I have no one word to describe this experience. Debilitating. This is as close as I can get.

It can hit me at anytime.

After another attack yesterday, I sat down in front of my laptop and did more reading on it .. hoping to find some answers.

It’s a drop in serotonin levels.”

Often, serotonin levels in the brain become extremely low before the onset of a migraine"

Drop in serotonin levels leads to depression.“

“It affects your trigeminal nerve … motor functions.”

“Sensory information from the face and body processed by parallel pathways in the central nervous system ….”

“Migraine starts with an underlying central nervous system disorder… some of which subsequently affect the brain's vascular system. No experimental model fully explains the migraine process.”

“..dilated arteries..

Sufferer experiences a severe, relentless underlying pain”

Pain is stabbing and intense … a combination of shock-like sensations... piercing pain is unrelenting”

“It’s a whole body experience”

“Flashes of light”

“Aura before it hits

“I hid...”

“I feel sick. Nauseous.”

“Like having my head in a vice.”

“It just gets worse and worse and worse.”

“You can’t do anything about it. You lose control.”

“I won’t go to the cinemas with my friends. I was afraid of the flashing lights.”

“I have to lay in the dark with no noise.”

“I can’t see properly. I slur my words.”

“I just can’t do anything.”

“Its not a headache, It’s a MIGRAINE.

“I loose control of speech and thought.

“My words slur.”

“My vision blurs.

“You’re drained, left tired.

“Its like your whole head went through massacre and your brain is left bruised and battered.

When I had my first migraine, I was convinced it was brain tumour. It had to be. Something huge was growing inside my head and waiting to burst out. I was completely gripped in fear just thinking about the pain coming again. And it did. Again, and again. Starting age 15, till now.

I lived in fear that at any moment, an aura will come. Every time I left the house for a party, a vacation, or for school, I’d think, what if? It would flash through my mind each time I go out that if my migraine hits, I’d end up spoiling their enjoyment by having to go home.

Loved ones couldn’t understand. They understood headaches and really bad headaches. All they could do was watch me cry and writhe in pain on my bed in the dark. They ask me questions. I hear voices but my head can not comprehend what they are saying. I try to say something, but nothing comes out.

The soft humming motor from the wall fan sounds like heavy industrial machinery right next to my room. My sister overturns an ice tray in the kitchen 30 feet away partitioned by closed doors and it felt like a mining explosion right in my head.

It feels as though someone had set fire to your brain nervous system and every thought or brain activity acts as pumped oxygen sending your nerve endings bursting up in flames. Suddenly you are acutely aware of how intricate your brain is. Every sensation that you’ve taken for granted is now triggering agony in you. A normal sound sends up vibrations through your synapses and what was normal information feels like acid coursing through to find its proper link in your head.
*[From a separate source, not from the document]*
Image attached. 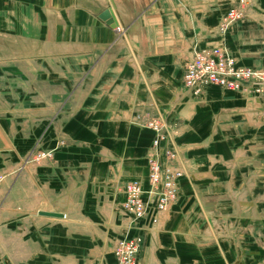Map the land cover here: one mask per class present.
Here are the masks:
<instances>
[{"label":"crops","instance_id":"1","mask_svg":"<svg viewBox=\"0 0 264 264\" xmlns=\"http://www.w3.org/2000/svg\"><path fill=\"white\" fill-rule=\"evenodd\" d=\"M82 1V6L92 3L101 8L91 13L79 6L80 0H0V41L12 39L23 44L21 50L10 52L19 55L21 61L34 59L29 55L37 52L38 45L45 51L40 54L48 51L46 55L56 58L105 50L113 42V32L119 30L99 20L100 13L111 9L119 28H124L130 26L134 13L144 8L142 0ZM154 10V25L148 21L154 26L153 40L148 41L144 34V19L131 26L140 22L141 44L134 42L138 45L135 59L123 60L127 67L112 71L106 91L109 103L97 105L90 94L94 88L89 87L86 101L80 105L85 110L68 120L65 134L74 145L54 150V160L45 163L39 184L32 174L14 184L0 183V264H116L112 247L125 235V187L138 181L147 189L146 156L154 136L133 125L132 116L142 112L154 116L158 108L164 118H171L169 112L184 118V135L174 139L175 167L183 175L177 182V202L156 228L144 231L140 264H203L207 244L218 240L225 245L234 241L239 244L249 228L255 229L257 212L253 204L264 203V193L262 199L255 198L252 166H231L228 180L224 165L230 155L246 152L249 141L257 139L264 144L260 102L251 99L248 92L211 88L206 91L204 106L199 107L179 89L183 64L192 58L194 45L217 46L223 40L216 32L210 36L209 31L214 32L227 10L207 0H156ZM81 11L97 23L98 30L86 44L64 42L70 44L64 54V44L55 40L56 26L64 18L80 23L87 18ZM257 26L244 23L223 41L227 49L231 45L228 50L240 66L264 65V54L253 53L263 48L264 32ZM36 34L41 41L35 39ZM166 56L169 58L163 64ZM239 143L243 144L242 151L237 148ZM248 151L263 152L264 146ZM246 204L252 207H242ZM42 212L61 214L63 218L40 216ZM209 218L234 220L235 230L225 234L229 238L218 237L205 230ZM219 227L217 235L222 234ZM239 230L243 231L239 234ZM135 232L129 231V236Z\"/></svg>","mask_w":264,"mask_h":264},{"label":"rangeland","instance_id":"2","mask_svg":"<svg viewBox=\"0 0 264 264\" xmlns=\"http://www.w3.org/2000/svg\"><path fill=\"white\" fill-rule=\"evenodd\" d=\"M155 1L142 0L141 2L145 5H143L144 8L134 13L131 17L132 22L130 23V26L124 28L118 27L117 30H119V32H113V42H111L110 47L108 46L105 50L97 48L90 51H80V53L72 55H59V57L56 58L53 57L54 55H46L49 53L48 51L44 54H40L45 51L41 45H38L35 47L37 52L29 55L34 59L21 61V58H18L19 55H12L10 52L21 50L23 44H18L12 39H4V41H0V183L3 181L4 183L12 182V184H14L16 181L22 180L23 177L32 174L34 181L39 184L38 180L41 179L42 168L46 165L45 163H52L54 160V150L57 148H68L74 145L65 134L69 127V123L67 122L77 111L85 110V108L81 109L80 105L82 104V101H86L88 88L90 87V90L94 88L93 92L90 94L95 99L97 105L104 106L108 104L109 102L106 100V98H108V96H106V91L108 90L110 77L113 74L112 71H114V69L118 70V68L123 66L127 67L125 66L126 64H123L125 57H128L129 59H135V57H137L135 50H137L138 45H135L134 42L141 44L139 40L142 36L140 33V22H138V26L134 28L131 26L137 23L138 20L144 19V34L147 36L148 41L154 39V26H151L148 21L151 20L154 25V16H156V14H154V11H156L154 10ZM207 1L218 5L224 12L227 10L221 16L214 32L213 29L211 30L212 32L209 31L210 36L213 37L216 32V34H219L223 40L221 39V42L217 46L202 45V47H200L197 44L194 45L193 50H191L192 58L197 52H214L220 49L226 54V59L230 58L234 60L237 69H245L246 71L248 70L251 72H264V65L258 67L238 65L233 53L230 54L232 50H228L231 48V45L228 44L230 46H228L229 48L227 49V46L225 47V43L223 42L228 33V36L231 35V33L233 34L236 27L247 22L258 24L256 29L264 32V0ZM82 2L83 1L80 0L79 6L89 10L91 13H97L101 8L97 4L92 5V3H90V5L82 6ZM235 9L241 13L240 20L235 21L230 28L222 32L223 20L232 10ZM80 13L81 15L88 14L84 11H81ZM64 16H66V13ZM115 21L118 26V21L116 19ZM3 30L6 31L5 28H3ZM97 30V23L88 15L85 20L81 19L78 24L72 23L67 18H64V21L58 22V25L56 26L55 40L61 44L70 41H78L82 44H86L89 39L92 38V33L95 35ZM231 30L233 32H231ZM97 34L100 36L99 32ZM33 35L28 38H31ZM38 35L36 34L35 39L41 41ZM10 36L13 35L10 34ZM97 43L98 45L101 44L99 41H97ZM121 43L123 45H121ZM69 45L70 44L61 45L62 47L64 46V54L66 53V47H69ZM233 46L235 45H232V47ZM120 47L125 49L119 50ZM262 47L263 48H259L253 53L255 55H263L264 41ZM181 48L182 47L179 49ZM234 53L236 54V52ZM236 56L238 57L239 55L236 54ZM168 58L169 57L167 56L163 58V64L167 62ZM189 60L190 59L187 61ZM184 67H182L181 79H179L180 90H184L185 88ZM166 78L173 79V77ZM211 88H218L227 93L241 92L210 86L206 88L205 91H203L204 93L199 97H194L190 90H186L184 93H187L191 101L194 100L193 103L195 102V105L202 107L204 106L202 104H204V100L207 96L206 91ZM245 89L244 93L248 92L251 99L260 98L262 100L261 97L254 96L252 89H247V87H245ZM259 102L261 101L259 100ZM85 104L86 102L84 105ZM158 109L159 111H156L157 113H155L154 116L142 111L141 114L134 113L131 121V123L139 129L150 131L154 135L151 147L146 156L147 171L152 157L159 160V162H162L163 165L169 164L174 170H179L175 167L177 152L174 145L172 146L173 140L171 137L173 136L174 139L178 140L184 135V131H182L184 118L178 119L177 113L176 115H173L172 112V114H170V112L168 114V116L172 115L171 118H164L163 111L160 108ZM259 116H261L260 119L264 124L262 106L259 108ZM159 118L163 119V122L166 125L160 123L162 126L160 130L162 139L159 142V147H156L154 141L157 137V133L155 130H152L150 124L153 122L155 123ZM253 141L254 142L249 141L250 145L247 147L248 150L249 148L255 150L264 146V144L260 141L258 142L257 139ZM174 143L175 140L173 144ZM242 145V143H239V146L237 147L238 150L242 149ZM237 148H233V151L236 152ZM248 150L243 152L242 155H230V157L225 160L226 165H224V169L226 174H224L228 176L229 180L231 178V166L238 164L242 169V165L246 166L245 164L250 163L248 165L252 166V171L254 172L255 177L254 183L256 188L253 190V193L255 194V198L259 199L264 193V151H254L251 153ZM170 153L173 155L175 154L176 157L168 161L167 156ZM253 164H255V166ZM242 174L247 176L244 171H242ZM10 190L11 188L9 187L7 191ZM146 190H148V187ZM177 199L178 188L176 199L171 203L169 209H171L177 202ZM248 205L252 207L251 204L242 205V207L247 208ZM253 206L257 212V219L254 221V228L257 230H252V228H249L247 231L245 230L248 234H245L239 244L234 241L233 244L225 245L224 242H222L223 240L213 242L211 245L207 244V252L205 253L206 262L203 261V264H230V262L238 264H264V220L258 219L259 217H264V203L255 202ZM2 208L4 209L3 206ZM154 215L161 218L164 215V211L154 212ZM160 221L161 220L158 219V223L154 222V228L157 227ZM219 225L222 227L221 235L215 234L216 230L221 229ZM204 226H206L205 230H211L214 235L222 238H229V235L226 236L225 234L235 230L236 227L234 220L229 221L223 219V221L220 222L215 218H209V220L206 219ZM150 227H153V225L145 227L144 231ZM134 231L136 232L133 236H129V234L127 235L125 231V235L122 238L126 239L128 243L131 242L133 246L136 244L132 241L140 238V248H137V252L133 254V264H140V259L144 251L145 236L144 232H139V230ZM242 231L239 230V234ZM122 238L118 240H123ZM214 239L216 238H213L212 241H214ZM115 243L116 241L114 242V245ZM114 245L112 247V254L116 264H118V258L114 255Z\"/></svg>","mask_w":264,"mask_h":264},{"label":"built area","instance_id":"3","mask_svg":"<svg viewBox=\"0 0 264 264\" xmlns=\"http://www.w3.org/2000/svg\"><path fill=\"white\" fill-rule=\"evenodd\" d=\"M240 15L241 13L236 9L232 10L223 20L221 31L227 30L235 21L240 20ZM225 56L226 54L220 49L214 52L201 51L195 53L189 61H185L183 65V67L185 66L184 90H190L194 97H199L210 86L241 92H245V87H247V89H252L254 96L262 98V100L257 99L261 101L260 105L264 115V72L237 69L234 60L226 59ZM159 120L150 124L152 130L157 133L154 141L156 147L162 139L160 123L166 125L163 119L159 118ZM171 138L173 146L174 138L173 136ZM175 157V154L170 153L167 160L170 161ZM148 171V190H144L138 181L126 184V201L123 204V210L126 215L125 231L127 234L131 230L144 232L145 227L154 226V222L158 223V219H160L154 215V212L164 211L166 213V210L176 199V183L182 177V171L174 170L169 164L163 165L154 157L151 158ZM132 242L136 245L133 246L126 239L116 241L114 255L118 258V264H133V254L137 252V248H140L141 240L137 238Z\"/></svg>","mask_w":264,"mask_h":264},{"label":"water","instance_id":"4","mask_svg":"<svg viewBox=\"0 0 264 264\" xmlns=\"http://www.w3.org/2000/svg\"><path fill=\"white\" fill-rule=\"evenodd\" d=\"M99 19L105 22L106 25L117 24L112 10L108 8L102 11V13L99 15ZM39 215L44 216V217L63 218V215L57 214V213H43L42 212V213H39Z\"/></svg>","mask_w":264,"mask_h":264},{"label":"bare ground","instance_id":"5","mask_svg":"<svg viewBox=\"0 0 264 264\" xmlns=\"http://www.w3.org/2000/svg\"><path fill=\"white\" fill-rule=\"evenodd\" d=\"M113 15H114V13H113ZM117 25L116 24H114L113 25V28H118L119 27V25L116 27Z\"/></svg>","mask_w":264,"mask_h":264}]
</instances>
After my second attack, I was praying the third one would kill me. This is when I learnt that death is peace. Death is release from pain. I no longer feared it. I welcomed and longed for it. I cried for my family. What if I died right here, in my room, on my bed?

The third attack should have killed me. It was my worst one yet. Tears didn’t help. The pain took me somewhere else. There was no relief or escape within this body, so I left it. It felt as though I floated out for that one fleeing moment. I felt no pain. I felt nothing. Then, there was relief. A fleeting relief. I slept. I woke dazed. Half my body numb. I couldn’t feel my left check, arm and leg. Did I have a stroke? Maybe my veins expanded so far, it finally exploded? Am I half paralysed?

I recovered. Two days later, its as though it never happened, but I still suspected something was growing inside me. Maybe the next one. Will death release me on my fourth migraine attack?

Since then, I haven’t been able to repeat the little ‘out of body’ miracle experience. I tried. But i was left to feel everything. My family doctor prescribed Panadeine Panadol with Codeine. Nothing changed.

After each attack, I’d feel dazed and lost. It’s as if the linkages in my head are slowly and achingly reforming itself. Thought is slow, but possible. I tried focusing and concentrating harder to quicken my thought response process only to be rewarded with pain - like attempting to force performance out of damaged ligaments.

It was many migraines later at age 25 that I was introduced to my first miracle pill – Cafegot. A year after, I was introduced to my second miracle pill - Imigran. The unfortunate news, I received today. These pills gradually lose its effect as your body adapts to it. They already have.

There doesn’t seem to be an ending to this tale as yet. It’s something that I’m living with.

The comfort came knowing I am not alone. It took me a while to find the words to express this experience and I hope that by reading this little excerpt of mine, if you’re a migraine sufferer living with this debilitating illness, you can also take comfort knowing that you are not alone.